Text block:
=== Begin Enclosure ===

Mr. Porterfield married Miss Nellie Mae McBride, a native of Missouri, and they have become parents of a daughter, Sarah Mae, who is a graduate of the Ogden high school. Mr. Porterfield was one of a family of eight brothers and a sister, all of whom are living and all of whom are at home save the youngest brother, who is in Europe in the service of the government, connected with the intelligence department.  Mr. Porterfield belongs to the Weber Club of Ogden, also to the Elks Lodge, No. 719, to Weber Lodge, No. 6, A. F. & A. M.. and Ogden Chapter, No. 2, R. A. M. He is a most worthy exemplar of the Masonic fraternity and in his life displays the beneficent spirit of the craft, which is based upon a recognition of the brotherhood of mankind and the obligations thereby imposed. Mr. Porterfield in every relation of life commands the respect and confidence of those who know him. In the school of experience he has learned many valuable lessons and his life illustrates that it is under the pressure of adversity and the stimulus of necessity that the strongest and best in men is brought out and developed.


ROBERT L. PROUDFIT.

=== End Enclosure ===

Dataset:
=== Begin Enclosure ===

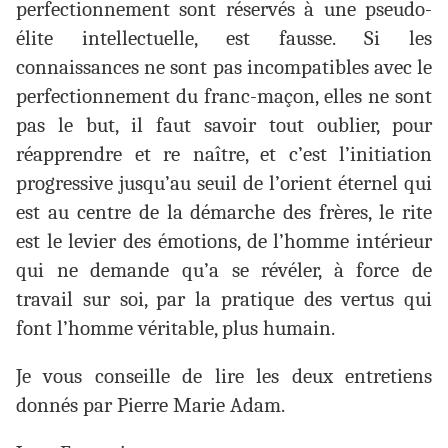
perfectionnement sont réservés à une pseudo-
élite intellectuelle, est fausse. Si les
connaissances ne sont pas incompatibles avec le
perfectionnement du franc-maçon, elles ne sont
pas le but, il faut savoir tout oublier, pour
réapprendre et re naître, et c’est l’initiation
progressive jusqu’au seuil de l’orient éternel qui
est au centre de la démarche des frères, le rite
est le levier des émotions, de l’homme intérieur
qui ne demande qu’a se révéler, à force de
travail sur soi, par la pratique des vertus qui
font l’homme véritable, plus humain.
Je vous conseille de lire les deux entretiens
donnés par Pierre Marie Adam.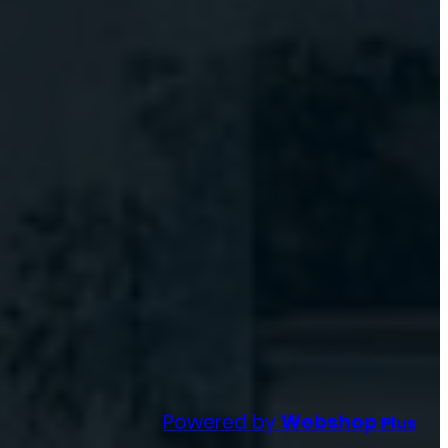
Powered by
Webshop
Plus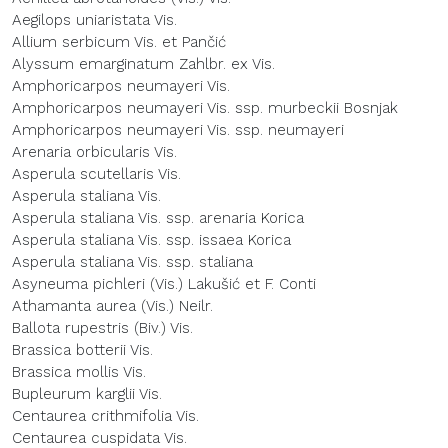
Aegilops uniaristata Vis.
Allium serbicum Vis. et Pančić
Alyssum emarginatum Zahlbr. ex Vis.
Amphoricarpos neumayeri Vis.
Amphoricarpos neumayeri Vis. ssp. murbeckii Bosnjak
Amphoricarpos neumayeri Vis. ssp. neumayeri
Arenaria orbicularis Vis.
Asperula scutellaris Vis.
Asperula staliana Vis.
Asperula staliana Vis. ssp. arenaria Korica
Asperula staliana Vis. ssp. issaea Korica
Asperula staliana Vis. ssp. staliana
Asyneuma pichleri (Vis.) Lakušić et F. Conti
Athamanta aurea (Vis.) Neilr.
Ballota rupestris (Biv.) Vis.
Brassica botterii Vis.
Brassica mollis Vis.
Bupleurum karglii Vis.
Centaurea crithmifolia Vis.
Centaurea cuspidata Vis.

=== End Enclosure ===
=== Begin Enclosure ===

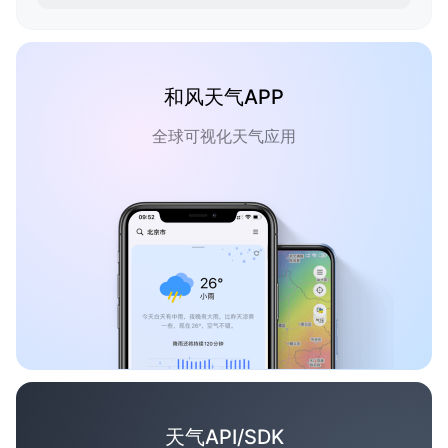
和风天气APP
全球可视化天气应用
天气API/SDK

=== End Enclosure ===
=== Begin Enclosure ===

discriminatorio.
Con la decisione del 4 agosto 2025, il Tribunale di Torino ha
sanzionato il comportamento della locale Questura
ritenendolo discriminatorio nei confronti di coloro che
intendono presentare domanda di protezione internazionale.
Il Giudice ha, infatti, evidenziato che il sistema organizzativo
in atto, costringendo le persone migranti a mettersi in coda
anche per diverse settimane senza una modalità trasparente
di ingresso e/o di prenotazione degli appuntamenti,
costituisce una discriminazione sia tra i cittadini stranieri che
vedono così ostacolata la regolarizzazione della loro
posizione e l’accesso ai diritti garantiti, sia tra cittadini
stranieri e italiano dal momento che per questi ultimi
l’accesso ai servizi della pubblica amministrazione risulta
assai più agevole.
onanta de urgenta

=== End Enclosure ===

Exercise details:
In the biographical sketch of Mr. Porterfield, where is his youngest brother, and in what capacity?

Reply to the exercise:
He is in Europe in the service of the government, connected with the intelligence department.